Moko is a disease that affects bananas and other crops within the banana family causing a reduction in yield and sometimes total death of the plant.
Plants wilt, leaves turn yellow and drop off, brown streaks and patches occur on the stem. Symptoms include the navel (male bud) becoming black and dropping, uneven and pre-mature ripening of fruits, blackening of the inside of the fruit and death of plants.
The disease passes from infected plant to suckers and followers in the same mat.
Farmers can transfer the disease from infected plants to clean plants during field sanitation operations; disease is carried on cutlasses and saws on pruning and de-suckering tools.
Insects that visit flowers and freshly cut plant surfaces spread the disease from plant to plant.
The diseases also enter plants via damaged roots, either from soil to root or root to root.
There is no chemical or other cure for Moko.
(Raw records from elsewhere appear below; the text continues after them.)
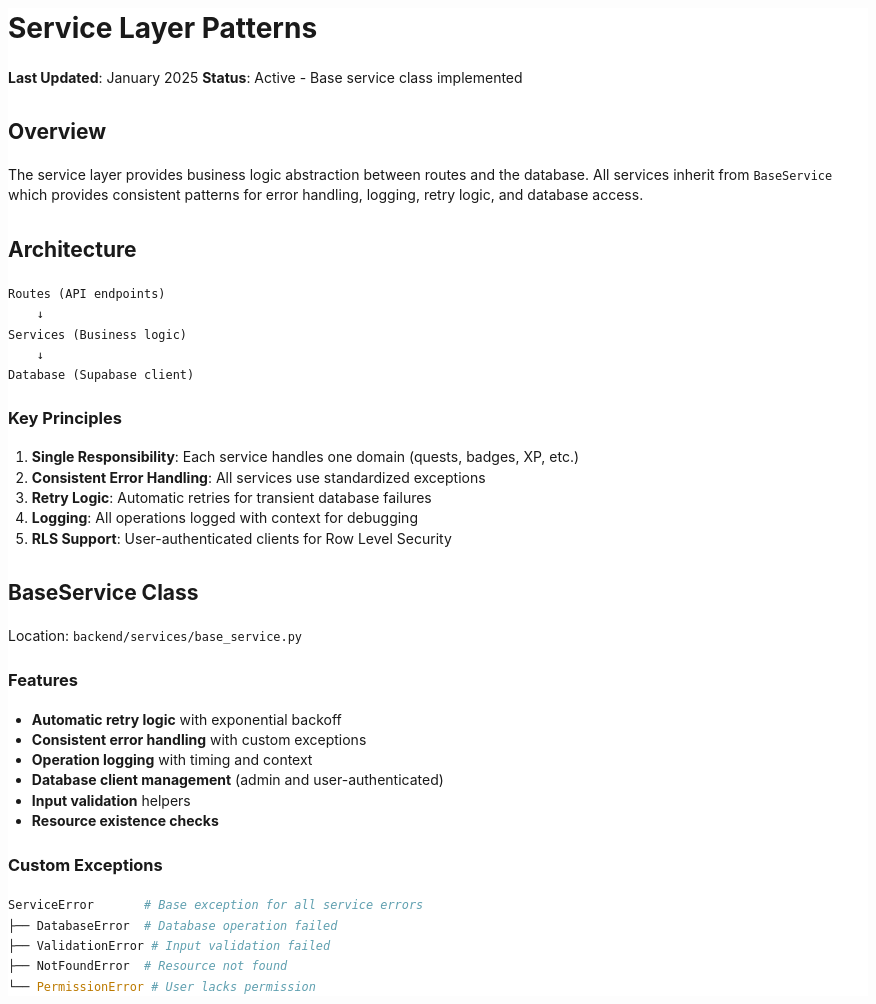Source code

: # Service Layer Patterns

**Last Updated**: January 2025
**Status**: Active - Base service class implemented

## Overview

The service layer provides business logic abstraction between routes and the database. All services inherit from `BaseService` which provides consistent patterns for error handling, logging, retry logic, and database access.

## Architecture

```
Routes (API endpoints)
    ↓
Services (Business logic)
    ↓
Database (Supabase client)
```

### Key Principles

1. **Single Responsibility**: Each service handles one domain (quests, badges, XP, etc.)
2. **Consistent Error Handling**: All services use standardized exceptions
3. **Retry Logic**: Automatic retries for transient database failures
4. **Logging**: All operations logged with context for debugging
5. **RLS Support**: User-authenticated clients for Row Level Security

## BaseService Class

Location: `backend/services/base_service.py`

### Features

- **Automatic retry logic** with exponential backoff
- **Consistent error handling** with custom exceptions
- **Operation logging** with timing and context
- **Database client management** (admin and user-authenticated)
- **Input validation** helpers
- **Resource existence checks**

### Custom Exceptions

```python
ServiceError       # Base exception for all service errors
├── DatabaseError  # Database operation failed
├── ValidationError # Input validation failed
├── NotFoundError  # Resource not found
└── PermissionError # User lacks permission
```
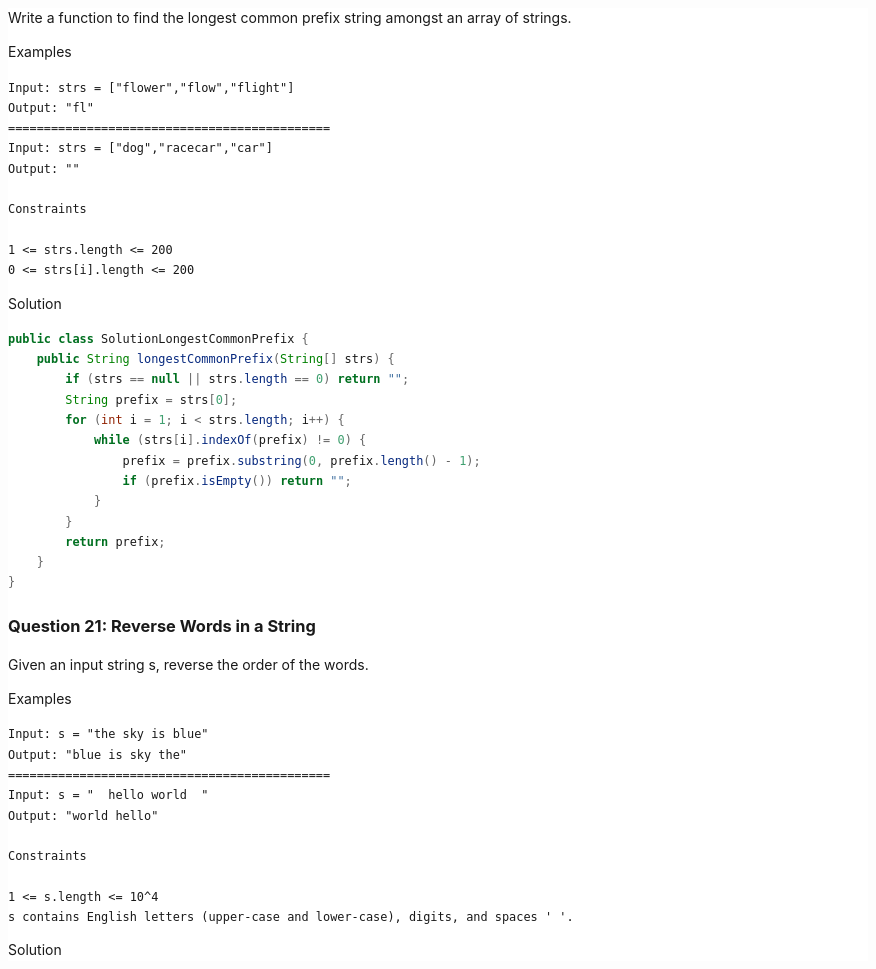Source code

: Write a function to find the longest common prefix string amongst an array of strings.

Examples

```text
Input: strs = ["flower","flow","flight"]
Output: "fl"
=============================================
Input: strs = ["dog","racecar","car"]
Output: ""

Constraints

1 <= strs.length <= 200
0 <= strs[i].length <= 200
```

Solution

```java
public class SolutionLongestCommonPrefix {
    public String longestCommonPrefix(String[] strs) {
        if (strs == null || strs.length == 0) return "";
        String prefix = strs[0];
        for (int i = 1; i < strs.length; i++) {
            while (strs[i].indexOf(prefix) != 0) {
                prefix = prefix.substring(0, prefix.length() - 1);
                if (prefix.isEmpty()) return "";
            }
        }
        return prefix;
    }
}
```

### Question 21: Reverse Words in a String

Given an input string s, reverse the order of the words.

Examples

```text
Input: s = "the sky is blue"
Output: "blue is sky the"
=============================================
Input: s = "  hello world  "
Output: "world hello"

Constraints

1 <= s.length <= 10^4
s contains English letters (upper-case and lower-case), digits, and spaces ' '.
```

Solution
A number of things can be done to prevent or restrict the spread of this disease.
- Use uninfected seedlings raised from tissue culture.
Sleeve bunches at an early stage before fingers emerge.
- Deflower bunches at the correct stage and remove navel (male bud).
- Sterilize tools with a small amount of bleach (concentrated enough so that you can smell it) between pruning operations, even if the crop you are working on appears to be disease free.
- Destroy any diseased plants by cutting and composting.
- A fallow period of 6-12 months will ensure the disease dies out in the soil.